_Problem to solve_
In the entries below, find the line with "magnification brightfield microscopy" and print exactly every line from there up to and including the line with "cortex stained for", with no other lines.

_Records for the task_
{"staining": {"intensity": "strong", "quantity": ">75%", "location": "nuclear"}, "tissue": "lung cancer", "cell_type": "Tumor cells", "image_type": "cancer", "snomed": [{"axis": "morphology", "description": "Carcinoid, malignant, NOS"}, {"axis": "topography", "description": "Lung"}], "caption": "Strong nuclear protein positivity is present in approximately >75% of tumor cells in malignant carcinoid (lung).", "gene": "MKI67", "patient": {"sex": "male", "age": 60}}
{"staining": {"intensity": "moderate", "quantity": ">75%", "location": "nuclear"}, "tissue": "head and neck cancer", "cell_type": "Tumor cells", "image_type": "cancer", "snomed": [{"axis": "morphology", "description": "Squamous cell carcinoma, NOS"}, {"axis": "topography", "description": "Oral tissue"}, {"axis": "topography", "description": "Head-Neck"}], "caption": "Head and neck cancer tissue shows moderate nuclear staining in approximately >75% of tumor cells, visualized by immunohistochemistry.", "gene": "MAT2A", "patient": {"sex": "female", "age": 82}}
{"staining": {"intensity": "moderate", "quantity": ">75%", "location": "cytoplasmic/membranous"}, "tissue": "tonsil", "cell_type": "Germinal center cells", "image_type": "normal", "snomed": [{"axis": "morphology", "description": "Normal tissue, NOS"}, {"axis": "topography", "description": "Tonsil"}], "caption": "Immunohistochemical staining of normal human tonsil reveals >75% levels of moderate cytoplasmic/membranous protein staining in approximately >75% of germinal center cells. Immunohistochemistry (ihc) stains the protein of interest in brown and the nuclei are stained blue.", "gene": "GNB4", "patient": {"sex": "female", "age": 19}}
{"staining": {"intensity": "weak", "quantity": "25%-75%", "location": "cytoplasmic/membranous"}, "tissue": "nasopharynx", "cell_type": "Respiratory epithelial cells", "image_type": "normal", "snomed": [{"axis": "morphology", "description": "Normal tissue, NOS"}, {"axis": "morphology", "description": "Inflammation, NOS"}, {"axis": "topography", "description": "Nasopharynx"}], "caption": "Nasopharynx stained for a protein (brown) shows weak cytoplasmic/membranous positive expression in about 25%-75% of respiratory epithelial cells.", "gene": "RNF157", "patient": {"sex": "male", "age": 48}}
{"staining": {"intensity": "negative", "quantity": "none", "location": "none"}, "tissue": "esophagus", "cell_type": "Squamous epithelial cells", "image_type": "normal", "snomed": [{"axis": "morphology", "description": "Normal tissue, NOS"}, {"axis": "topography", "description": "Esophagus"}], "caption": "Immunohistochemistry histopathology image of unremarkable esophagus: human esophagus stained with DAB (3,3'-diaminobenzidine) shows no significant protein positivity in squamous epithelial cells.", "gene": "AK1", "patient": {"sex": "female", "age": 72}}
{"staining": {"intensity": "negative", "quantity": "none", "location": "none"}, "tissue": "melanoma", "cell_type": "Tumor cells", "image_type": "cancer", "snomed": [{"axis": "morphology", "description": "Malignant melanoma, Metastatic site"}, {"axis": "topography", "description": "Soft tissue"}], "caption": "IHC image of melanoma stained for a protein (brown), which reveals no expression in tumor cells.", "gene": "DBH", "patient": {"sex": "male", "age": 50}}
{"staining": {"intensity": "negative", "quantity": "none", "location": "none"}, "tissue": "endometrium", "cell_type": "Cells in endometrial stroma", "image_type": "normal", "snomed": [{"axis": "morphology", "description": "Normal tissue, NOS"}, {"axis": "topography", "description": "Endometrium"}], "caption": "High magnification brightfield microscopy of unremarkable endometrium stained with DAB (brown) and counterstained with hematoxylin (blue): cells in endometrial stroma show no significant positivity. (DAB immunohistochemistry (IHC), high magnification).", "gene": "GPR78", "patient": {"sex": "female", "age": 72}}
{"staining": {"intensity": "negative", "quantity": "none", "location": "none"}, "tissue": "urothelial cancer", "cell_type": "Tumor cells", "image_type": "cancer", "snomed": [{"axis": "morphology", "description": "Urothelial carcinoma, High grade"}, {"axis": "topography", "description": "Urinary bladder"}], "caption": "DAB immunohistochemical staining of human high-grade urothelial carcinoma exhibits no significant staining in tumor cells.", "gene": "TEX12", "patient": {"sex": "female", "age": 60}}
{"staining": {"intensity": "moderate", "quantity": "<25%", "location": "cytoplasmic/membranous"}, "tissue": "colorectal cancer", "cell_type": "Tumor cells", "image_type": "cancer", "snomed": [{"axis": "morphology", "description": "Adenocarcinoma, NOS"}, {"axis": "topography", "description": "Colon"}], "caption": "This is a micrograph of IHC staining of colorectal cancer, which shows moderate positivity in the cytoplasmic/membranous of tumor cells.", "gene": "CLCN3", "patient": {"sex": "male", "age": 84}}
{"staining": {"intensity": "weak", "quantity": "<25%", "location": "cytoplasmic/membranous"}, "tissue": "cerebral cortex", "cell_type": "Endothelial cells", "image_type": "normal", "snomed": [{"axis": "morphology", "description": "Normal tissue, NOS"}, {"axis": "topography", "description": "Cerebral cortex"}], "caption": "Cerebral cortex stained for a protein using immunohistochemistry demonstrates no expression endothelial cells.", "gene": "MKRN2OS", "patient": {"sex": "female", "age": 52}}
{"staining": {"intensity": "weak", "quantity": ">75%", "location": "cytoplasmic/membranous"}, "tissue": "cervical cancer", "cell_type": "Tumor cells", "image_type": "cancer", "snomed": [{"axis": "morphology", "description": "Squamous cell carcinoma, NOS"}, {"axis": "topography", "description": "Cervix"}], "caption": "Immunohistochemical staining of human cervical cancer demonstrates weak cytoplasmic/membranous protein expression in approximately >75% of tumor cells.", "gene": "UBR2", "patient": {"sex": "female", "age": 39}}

_Output_
{"staining": {"intensity": "negative", "quantity": "none", "location": "none"}, "tissue": "endometrium", "cell_type": "Cells in endometrial stroma", "image_type": "normal", "snomed": [{"axis": "morphology", "description": "Normal tissue, NOS"}, {"axis": "topography", "description": "Endometrium"}], "caption": "High magnification brightfield microscopy of unremarkable endometrium stained with DAB (brown) and counterstained with hematoxylin (blue): cells in endometrial stroma show no significant positivity. (DAB immunohistochemistry (IHC), high magnification).", "gene": "GPR78", "patient": {"sex": "female", "age": 72}}
{"staining": {"intensity": "negative", "quantity": "none", "location": "none"}, "tissue": "urothelial cancer", "cell_type": "Tumor cells", "image_type": "cancer", "snomed": [{"axis": "morphology", "description": "Urothelial carcinoma, High grade"}, {"axis": "topography", "description": "Urinary bladder"}], "caption": "DAB immunohistochemical staining of human high-grade urothelial carcinoma exhibits no significant staining in tumor cells.", "gene": "TEX12", "patient": {"sex": "female", "age": 60}}
{"staining": {"intensity": "moderate", "quantity": "<25%", "location": "cytoplasmic/membranous"}, "tissue": "colorectal cancer", "cell_type": "Tumor cells", "image_type": "cancer", "snomed": [{"axis": "morphology", "description": "Adenocarcinoma, NOS"}, {"axis": "topography", "description": "Colon"}], "caption": "This is a micrograph of IHC staining of colorectal cancer, which shows moderate positivity in the cytoplasmic/membranous of tumor cells.", "gene": "CLCN3", "patient": {"sex": "male", "age": 84}}
{"staining": {"intensity": "weak", "quantity": "<25%", "location": "cytoplasmic/membranous"}, "tissue": "cerebral cortex", "cell_type": "Endothelial cells", "image_type": "normal", "snomed": [{"axis": "morphology", "description": "Normal tissue, NOS"}, {"axis": "topography", "description": "Cerebral cortex"}], "caption": "Cerebral cortex stained for a protein using immunohistochemistry demonstrates no expression endothelial cells.", "gene": "MKRN2OS", "patient": {"sex": "female", "age": 52}}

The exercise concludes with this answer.